■ Material for this exercise ■
◇ ◇ ◇ ◇ ◇

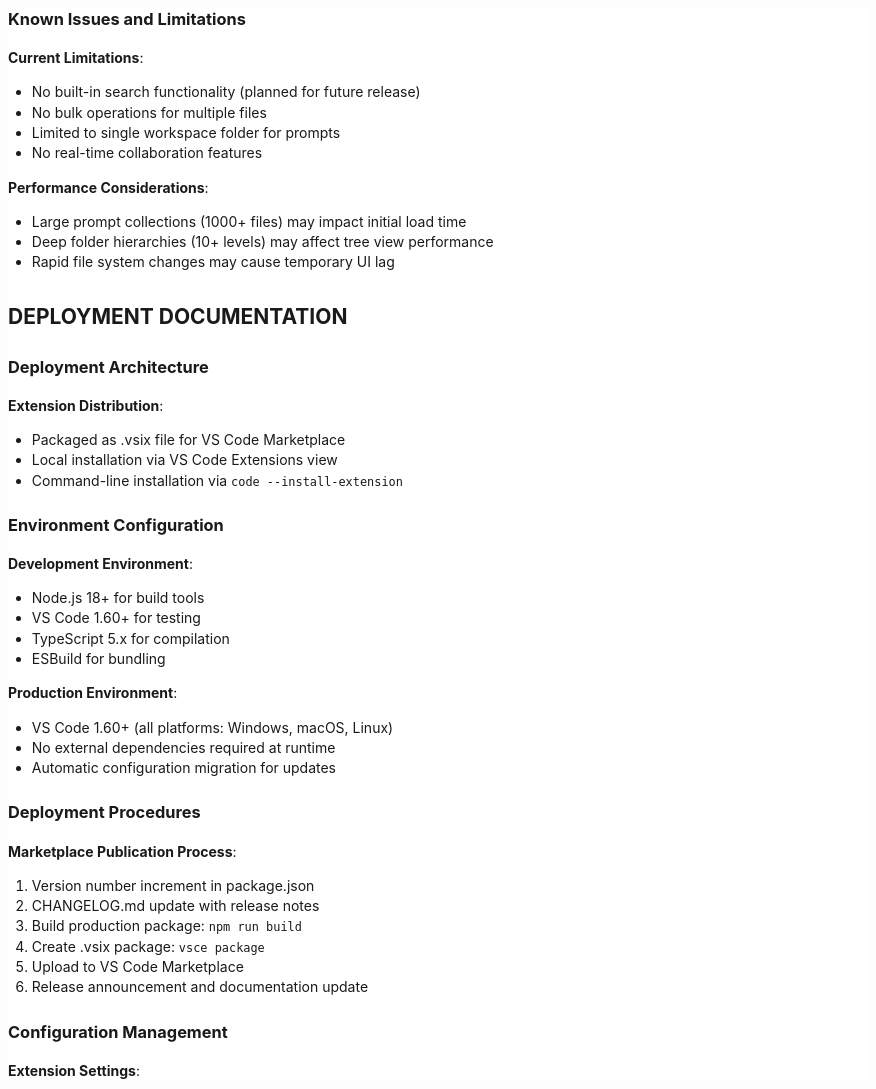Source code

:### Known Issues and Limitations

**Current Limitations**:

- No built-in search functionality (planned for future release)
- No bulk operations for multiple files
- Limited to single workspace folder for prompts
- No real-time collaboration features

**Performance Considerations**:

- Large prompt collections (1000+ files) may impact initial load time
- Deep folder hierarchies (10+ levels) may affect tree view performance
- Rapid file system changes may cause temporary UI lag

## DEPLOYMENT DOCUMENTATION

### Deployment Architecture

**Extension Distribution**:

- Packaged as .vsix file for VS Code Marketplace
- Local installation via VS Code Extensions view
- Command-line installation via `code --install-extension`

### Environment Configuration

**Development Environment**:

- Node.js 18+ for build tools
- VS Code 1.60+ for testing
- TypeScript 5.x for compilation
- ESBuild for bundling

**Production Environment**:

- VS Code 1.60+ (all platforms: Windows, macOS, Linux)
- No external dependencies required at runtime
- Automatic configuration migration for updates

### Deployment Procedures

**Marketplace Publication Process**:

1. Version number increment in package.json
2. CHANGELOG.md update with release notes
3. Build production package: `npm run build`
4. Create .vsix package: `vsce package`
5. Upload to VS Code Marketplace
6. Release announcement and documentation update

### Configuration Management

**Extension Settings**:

◇ ◇ ◇ ◇ ◇

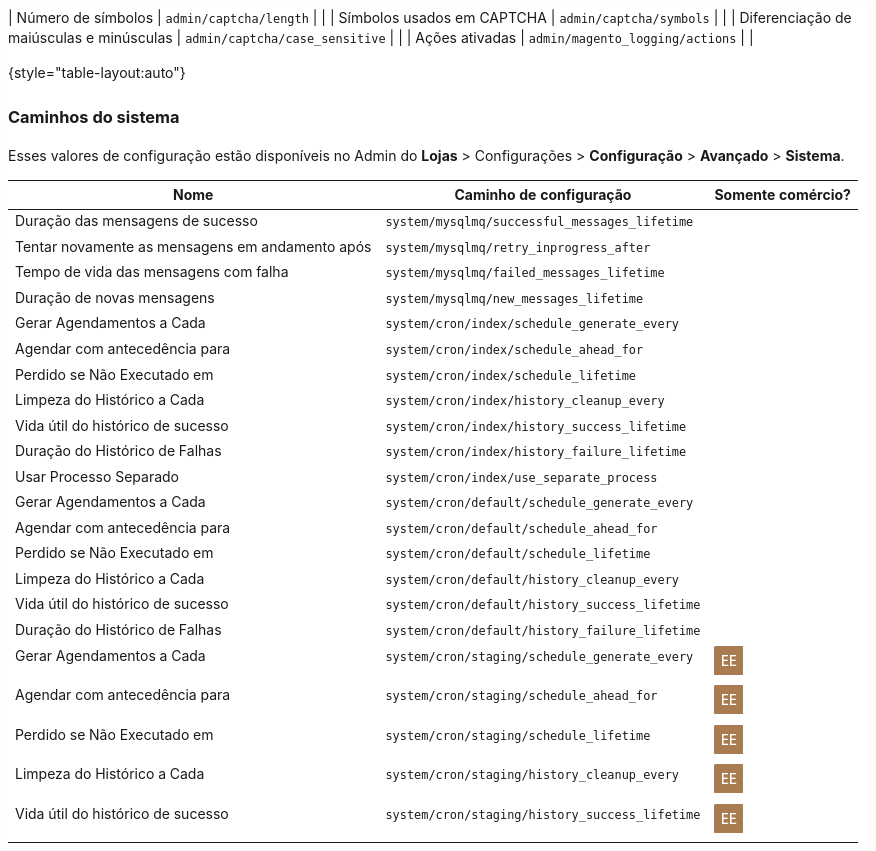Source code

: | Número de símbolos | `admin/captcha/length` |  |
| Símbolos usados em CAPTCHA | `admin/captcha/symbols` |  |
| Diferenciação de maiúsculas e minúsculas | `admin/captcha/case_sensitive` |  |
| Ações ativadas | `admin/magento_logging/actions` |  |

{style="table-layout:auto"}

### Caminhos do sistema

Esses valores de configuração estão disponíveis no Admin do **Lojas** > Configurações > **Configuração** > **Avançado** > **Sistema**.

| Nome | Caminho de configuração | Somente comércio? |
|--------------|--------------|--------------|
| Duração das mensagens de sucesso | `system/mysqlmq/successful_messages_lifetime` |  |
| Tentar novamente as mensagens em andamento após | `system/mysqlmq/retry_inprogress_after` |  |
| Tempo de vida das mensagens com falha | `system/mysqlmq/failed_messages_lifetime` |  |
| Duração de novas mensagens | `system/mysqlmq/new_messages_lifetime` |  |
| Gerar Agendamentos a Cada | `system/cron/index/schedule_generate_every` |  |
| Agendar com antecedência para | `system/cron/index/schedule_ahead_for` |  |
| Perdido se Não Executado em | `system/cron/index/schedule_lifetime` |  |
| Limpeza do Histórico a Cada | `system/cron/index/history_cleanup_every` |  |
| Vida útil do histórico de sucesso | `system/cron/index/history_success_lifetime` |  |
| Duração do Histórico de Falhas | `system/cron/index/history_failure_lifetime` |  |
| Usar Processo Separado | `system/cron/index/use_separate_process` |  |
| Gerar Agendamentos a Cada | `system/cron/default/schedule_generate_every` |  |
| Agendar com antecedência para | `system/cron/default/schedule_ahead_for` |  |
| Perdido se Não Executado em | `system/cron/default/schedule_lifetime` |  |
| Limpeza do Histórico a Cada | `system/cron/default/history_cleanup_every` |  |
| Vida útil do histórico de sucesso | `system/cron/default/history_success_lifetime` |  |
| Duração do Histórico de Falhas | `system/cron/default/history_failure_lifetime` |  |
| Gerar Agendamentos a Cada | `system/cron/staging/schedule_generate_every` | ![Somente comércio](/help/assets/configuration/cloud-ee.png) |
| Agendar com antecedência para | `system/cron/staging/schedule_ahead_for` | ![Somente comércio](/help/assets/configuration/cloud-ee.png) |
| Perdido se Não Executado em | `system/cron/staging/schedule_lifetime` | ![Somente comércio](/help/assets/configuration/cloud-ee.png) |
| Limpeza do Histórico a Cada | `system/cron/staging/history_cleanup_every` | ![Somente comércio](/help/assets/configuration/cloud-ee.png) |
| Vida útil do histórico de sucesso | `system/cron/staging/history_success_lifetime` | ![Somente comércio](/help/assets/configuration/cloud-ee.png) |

◇ ◇ ◇ ◇ ◇

Retype, without any alteration, the lines running from the one containing "1. Version number increment in package.json" through the one containing "6. Release announcement", both of those lines included.

■ Output of the exercise ■
1. Version number increment in package.json
2. CHANGELOG.md update with release notes
3. Build production package: `npm run build`
4. Create .vsix package: `vsce package`
5. Upload to VS Code Marketplace
6. Release announcement and documentation update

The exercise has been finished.